Pictures paired with source code:
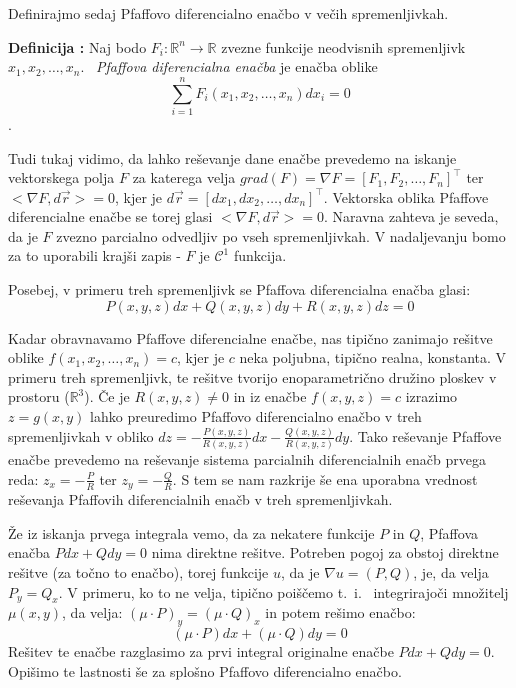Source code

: \documentclass[a4paper, 10pt]{article}
\newcounter{defcount}
\newenvironment{definicija}{\begin{flushleft}\refstepcounter{defcount}\textbf{Definicija \arabic{defcount}:}}{\hfill\end{flushleft}}
\newcommand{\mth}[1]{\ensuremath{\mathbb{#1}}}
\newcommand{\R}{\mth{R}}
\newcommand{\pojem}[1]{\emph{#1}}
\newcommand{\map}[3]{\ensuremath{{#1}: {#2} \rightarrow {#3}}}
\begin{document}
			Definirajmo sedaj Pfaffovo diferencialno enačbo v večih spremenljivkah.
			
			\begin{definicija}
				\label{def:PfaffDE}
				Naj bodo $\map{F_i}{\R^n}{\R}$ zvezne funkcije neodvisnih spremenljivk $x_1, x_2, \ldots, x_n$. ~\pojem{Pfaffova diferencialna enačba} je enačba oblike $$\sum_{i = 1}^{n}F_i(x_1, x_2, \ldots, x_n) dx_i = 0$$.
			\end{definicija}
			
			Tudi tukaj vidimo, da lahko reševanje dane enačbe prevedemo na iskanje vektorskega polja $F$ za katerega velja $grad(F) = \nabla F = [F_1, F_2, \ldots, F_n]^\top$ ter $<\nabla F , d\vec{r}> = 0$, kjer je $d\vec{r} = [dx_1, dx_2, \ldots, dx_n]^\top$. Vektorska oblika Pfaffove diferencialne enačbe se torej glasi $<\nabla F, d\vec{r}> = 0$. Naravna zahteva je seveda, da je $F$ zvezno parcialno odvedljiv po vseh spremenljivkah. V nadaljevanju bomo za to uporabili krajši zapis - $F$ je $\mathcal{C}^1$ funkcija.
			
			Posebej, v primeru treh spremenljivk se Pfaffova diferencialna enačba glasi: $$P(x, y, z)dx + Q(x, y, z)dy + R(x, y, z)dz = 0$$
			
			Kadar obravnavamo Pfaffove diferencialne enačbe, nas tipično zanimajo rešitve oblike $f(x_1, x_2, \ldots, x_n) = c$, kjer je $c$ neka poljubna, tipično realna, konstanta. V primeru treh spremenljivk, te rešitve tvorijo enoparametrično družino ploskev v prostoru ($\R^3$). Če je $R(x, y, z)\neq 0$ in iz enačbe $f(x, y, z) = c$ izrazimo $z = g(x, y)$ lahko preuredimo Pfaffovo diferencialno enačbo v treh spremenljivkah v obliko $dz = -\frac{P(x, y, z)}{R(x, y, z)}dx - \frac{Q(x, y, z)}{R(x, y, z)}dy$. Tako reševanje Pfaffove enačbe prevedemo na reševanje sistema parcialnih diferencialnih enačb prvega reda: $z_x = -\frac{P}{R}$ ter $z_y = -\frac{Q}{R}$. S tem se nam razkrije še ena uporabna vrednost reševanja Pfaffovih diferencialnih enačb v treh spremenljivkah.
			
			Že iz iskanja prvega integrala vemo, da za nekatere funkcije $P$ in $Q$, Pfaffova enačba $Pdx + Qdy = 0$ nima direktne rešitve. Potreben pogoj za obstoj direktne rešitve (za točno to enačbo), torej funkcije $u$, da je $\nabla u = (P, Q)$, je, da velja $P_y = Q_x$. V primeru, ko to ne velja, tipično poiščemo t.~i.~ integrirajoči množitelj $\mu(x, y)$, da velja: $(\mu\cdot P)_y = (\mu\cdot Q)_x$ in potem rešimo enačbo: $$(\mu\cdot P)dx + (\mu\cdot Q)dy = 0$$ Rešitev te enačbe razglasimo za prvi integral originalne enačbe $Pdx + Qdy = 0$. Opišimo te lastnosti še za splošno Pfaffovo diferencialno enačbo.
			
\end{document}
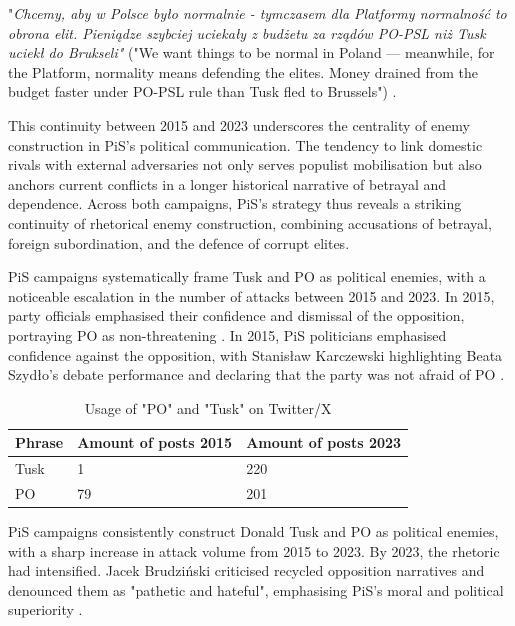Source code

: \begin{displayquote}
    "\textit{Chcemy, aby w Polsce było normalnie - tymczasem dla Platformy normalność to obrona elit. Pieniądze szybciej uciekały z budżetu za rządów PO-PSL niż Tusk uciekł do Brukseli"} ("We want things to be normal in Poland — meanwhile, for the Platform, normality means defending the elites. Money drained from the budget faster under PO-PSL rule than Tusk fled to Brussels") \citep{pisorgpl2023d}.
\end{displayquote}

This continuity between 2015 and 2023 underscores the centrality of enemy construction in PiS's political communication. The tendency to link domestic rivals with external adversaries not only serves populist mobilisation but also anchors current conflicts in a longer historical narrative of betrayal and dependence. Across both campaigns, PiS's strategy thus reveals a striking continuity of rhetorical enemy construction, combining accusations of betrayal, foreign subordination, and the defence of corrupt elites.

PiS campaigns systematically frame Tusk and PO as political enemies, with a noticeable escalation in the number of attacks between 2015 and 2023. In 2015, party officials emphasised their confidence and dismissal of the opposition, portraying PO as non-threatening \citep{pisorgpl2015b}. In 2015, PiS politicians emphasised confidence against the opposition, with Stanisław Karczewski highlighting Beata Szydło's debate performance and declaring that the party was not afraid of PO \citep{pisorgpl2015b}. \\

\vspace{1cm}

\begin{table}[H]
    \centering
    \begin{tabular}{p{4cm}p{4cm}p{4cm}}
        \toprule
        \textbf{Phrase} & \textbf{Amount of posts 2015}  & \textbf{Amount of posts 2023} \\ \midrule
        Tusk & 1 & 220  \\
        PO & 79 & 201  \\ \bottomrule
    \end{tabular}
    \caption{Usage of "PO" and "Tusk" on Twitter/X \citep{rybicki_2025_16933320}}
    \label{tab:phrases-comp-2015-2023}
\end{table}

PiS campaigns consistently construct Donald Tusk and PO as political enemies, with a sharp increase in attack volume from 2015 to 2023. By 2023, the rhetoric had intensified. Jacek Brudziński criticised recycled opposition narratives and denounced them as "pathetic and hateful", emphasising PiS's moral and political superiority \citep{jbrudzinski2023}.

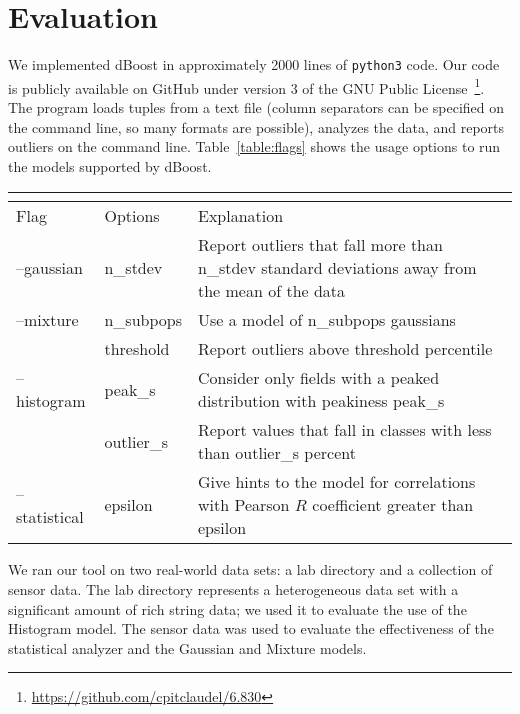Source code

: \section{Evaluation}
\label{sec:evaluation}

We implemented dBoost in approximately 2000 lines of \texttt{python3} code.
Our code is publicly available on GitHub under version 3 of the GNU Public License~\footnote{\url{https://github.com/cpitclaudel/6.830}}.
The program loads tuples from a text file (column separators can be specified on the command line, so many formats are possible), analyzes the data, and reports outliers on the command line.
Table~\ref{table:flags} shows the usage options to run the models supported by dBoost.

\begin{table*}
  \renewcommand{\arraystretch}{1.2}
  \setlength\tabcolsep{3\tabcolsep}

\label{table:flags}
\caption{dBoost command line usage.}
\centering
\begin{tabular} { l | l | p{10cm} }
\multicolumn{3}{l}{} \\
\hline
Flag & Options & Explanation \\
\hline
--gaussian & n\_stdev & Report outliers that fall more than n\_stdev standard deviations away from the mean of the data \\
--mixture & n\_subpops & Use a model of n\_subpops gaussians \\
  & threshold & Report outliers above threshold percentile \\
--histogram & peak\_s & Consider only fields with a peaked distribution with peakiness peak\_s \\
  & outlier\_s & Report values that fall in classes with less than outlier\_s percent \\
--statistical & epsilon & Give hints to the model for correlations with Pearson $R$ coefficient greater than epsilon \\
\end{tabular}
\end{table*}

We ran our tool on two real-world data sets: a lab directory and a collection of sensor data. The lab directory represents a heterogeneous data set with a significant amount of rich string data; we used it to evaluate the use of the Histogram model. The sensor data was used to evaluate the effectiveness of the statistical analyzer and the Gaussian and Mixture models.



%
%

§ **TASK PROMPT**: Only an exact copy of the records counts as an answer. Leave out the images.

§ **TASK RESPONSE**:
Source code

: \documentclass[a4paper, 10pt]{article}
\newcounter{defcount}
\newenvironment{definicija}{\begin{flushleft}\refstepcounter{defcount}\textbf{Definicija \arabic{defcount}:}}{\hfill\end{flushleft}}
\newcommand{\mth}[1]{\ensuremath{\mathbb{#1}}}
\newcommand{\R}{\mth{R}}
\newcommand{\pojem}[1]{\emph{#1}}
\newcommand{\map}[3]{\ensuremath{{#1}: {#2} \rightarrow {#3}}}
\begin{document}
			Definirajmo sedaj Pfaffovo diferencialno enačbo v večih spremenljivkah.
			
			\begin{definicija}
				\label{def:PfaffDE}
				Naj bodo $\map{F_i}{\R^n}{\R}$ zvezne funkcije neodvisnih spremenljivk $x_1, x_2, \ldots, x_n$. ~\pojem{Pfaffova diferencialna enačba} je enačba oblike $$\sum_{i = 1}^{n}F_i(x_1, x_2, \ldots, x_n) dx_i = 0$$.
			\end{definicija}
			
			Tudi tukaj vidimo, da lahko reševanje dane enačbe prevedemo na iskanje vektorskega polja $F$ za katerega velja $grad(F) = \nabla F = [F_1, F_2, \ldots, F_n]^\top$ ter $<\nabla F , d\vec{r}> = 0$, kjer je $d\vec{r} = [dx_1, dx_2, \ldots, dx_n]^\top$. Vektorska oblika Pfaffove diferencialne enačbe se torej glasi $<\nabla F, d\vec{r}> = 0$. Naravna zahteva je seveda, da je $F$ zvezno parcialno odvedljiv po vseh spremenljivkah. V nadaljevanju bomo za to uporabili krajši zapis - $F$ je $\mathcal{C}^1$ funkcija.
			
			Posebej, v primeru treh spremenljivk se Pfaffova diferencialna enačba glasi: $$P(x, y, z)dx + Q(x, y, z)dy + R(x, y, z)dz = 0$$
			
			Kadar obravnavamo Pfaffove diferencialne enačbe, nas tipično zanimajo rešitve oblike $f(x_1, x_2, \ldots, x_n) = c$, kjer je $c$ neka poljubna, tipično realna, konstanta. V primeru treh spremenljivk, te rešitve tvorijo enoparametrično družino ploskev v prostoru ($\R^3$). Če je $R(x, y, z)\neq 0$ in iz enačbe $f(x, y, z) = c$ izrazimo $z = g(x, y)$ lahko preuredimo Pfaffovo diferencialno enačbo v treh spremenljivkah v obliko $dz = -\frac{P(x, y, z)}{R(x, y, z)}dx - \frac{Q(x, y, z)}{R(x, y, z)}dy$. Tako reševanje Pfaffove enačbe prevedemo na reševanje sistema parcialnih diferencialnih enačb prvega reda: $z_x = -\frac{P}{R}$ ter $z_y = -\frac{Q}{R}$. S tem se nam razkrije še ena uporabna vrednost reševanja Pfaffovih diferencialnih enačb v treh spremenljivkah.
			
			Že iz iskanja prvega integrala vemo, da za nekatere funkcije $P$ in $Q$, Pfaffova enačba $Pdx + Qdy = 0$ nima direktne rešitve. Potreben pogoj za obstoj direktne rešitve (za točno to enačbo), torej funkcije $u$, da je $\nabla u = (P, Q)$, je, da velja $P_y = Q_x$. V primeru, ko to ne velja, tipično poiščemo t.~i.~ integrirajoči množitelj $\mu(x, y)$, da velja: $(\mu\cdot P)_y = (\mu\cdot Q)_x$ in potem rešimo enačbo: $$(\mu\cdot P)dx + (\mu\cdot Q)dy = 0$$ Rešitev te enačbe razglasimo za prvi integral originalne enačbe $Pdx + Qdy = 0$. Opišimo te lastnosti še za splošno Pfaffovo diferencialno enačbo.
			
\end{document}
Source code

: \begin{displayquote}
    "\textit{Chcemy, aby w Polsce było normalnie - tymczasem dla Platformy normalność to obrona elit. Pieniądze szybciej uciekały z budżetu za rządów PO-PSL niż Tusk uciekł do Brukseli"} ("We want things to be normal in Poland — meanwhile, for the Platform, normality means defending the elites. Money drained from the budget faster under PO-PSL rule than Tusk fled to Brussels") \citep{pisorgpl2023d}.
\end{displayquote}

This continuity between 2015 and 2023 underscores the centrality of enemy construction in PiS's political communication. The tendency to link domestic rivals with external adversaries not only serves populist mobilisation but also anchors current conflicts in a longer historical narrative of betrayal and dependence. Across both campaigns, PiS's strategy thus reveals a striking continuity of rhetorical enemy construction, combining accusations of betrayal, foreign subordination, and the defence of corrupt elites.

PiS campaigns systematically frame Tusk and PO as political enemies, with a noticeable escalation in the number of attacks between 2015 and 2023. In 2015, party officials emphasised their confidence and dismissal of the opposition, portraying PO as non-threatening \citep{pisorgpl2015b}. In 2015, PiS politicians emphasised confidence against the opposition, with Stanisław Karczewski highlighting Beata Szydło's debate performance and declaring that the party was not afraid of PO \citep{pisorgpl2015b}. \\

\vspace{1cm}

\begin{table}[H]
    \centering
    \begin{tabular}{p{4cm}p{4cm}p{4cm}}
        \toprule
        \textbf{Phrase} & \textbf{Amount of posts 2015}  & \textbf{Amount of posts 2023} \\ \midrule
        Tusk & 1 & 220  \\
        PO & 79 & 201  \\ \bottomrule
    \end{tabular}
    \caption{Usage of "PO" and "Tusk" on Twitter/X \citep{rybicki_2025_16933320}}
    \label{tab:phrases-comp-2015-2023}
\end{table}

PiS campaigns consistently construct Donald Tusk and PO as political enemies, with a sharp increase in attack volume from 2015 to 2023. By 2023, the rhetoric had intensified. Jacek Brudziński criticised recycled opposition narratives and denounced them as "pathetic and hateful", emphasising PiS's moral and political superiority \citep{jbrudzinski2023}.

Source code

: \section{Evaluation}
\label{sec:evaluation}

We implemented dBoost in approximately 2000 lines of \texttt{python3} code.
Our code is publicly available on GitHub under version 3 of the GNU Public License~\footnote{\url{https://github.com/cpitclaudel/6.830}}.
The program loads tuples from a text file (column separators can be specified on the command line, so many formats are possible), analyzes the data, and reports outliers on the command line.
Table~\ref{table:flags} shows the usage options to run the models supported by dBoost.

\begin{table*}
  \renewcommand{\arraystretch}{1.2}
  \setlength\tabcolsep{3\tabcolsep}

\label{table:flags}
\caption{dBoost command line usage.}
\centering
\begin{tabular} { l | l | p{10cm} }
\multicolumn{3}{l}{} \\
\hline
Flag & Options & Explanation \\
\hline
--gaussian & n\_stdev & Report outliers that fall more than n\_stdev standard deviations away from the mean of the data \\
--mixture & n\_subpops & Use a model of n\_subpops gaussians \\
  & threshold & Report outliers above threshold percentile \\
--histogram & peak\_s & Consider only fields with a peaked distribution with peakiness peak\_s \\
  & outlier\_s & Report values that fall in classes with less than outlier\_s percent \\
--statistical & epsilon & Give hints to the model for correlations with Pearson $R$ coefficient greater than epsilon \\
\end{tabular}
\end{table*}

We ran our tool on two real-world data sets: a lab directory and a collection of sensor data. The lab directory represents a heterogeneous data set with a significant amount of rich string data; we used it to evaluate the use of the Histogram model. The sensor data was used to evaluate the effectiveness of the statistical analyzer and the Gaussian and Mixture models.



%
%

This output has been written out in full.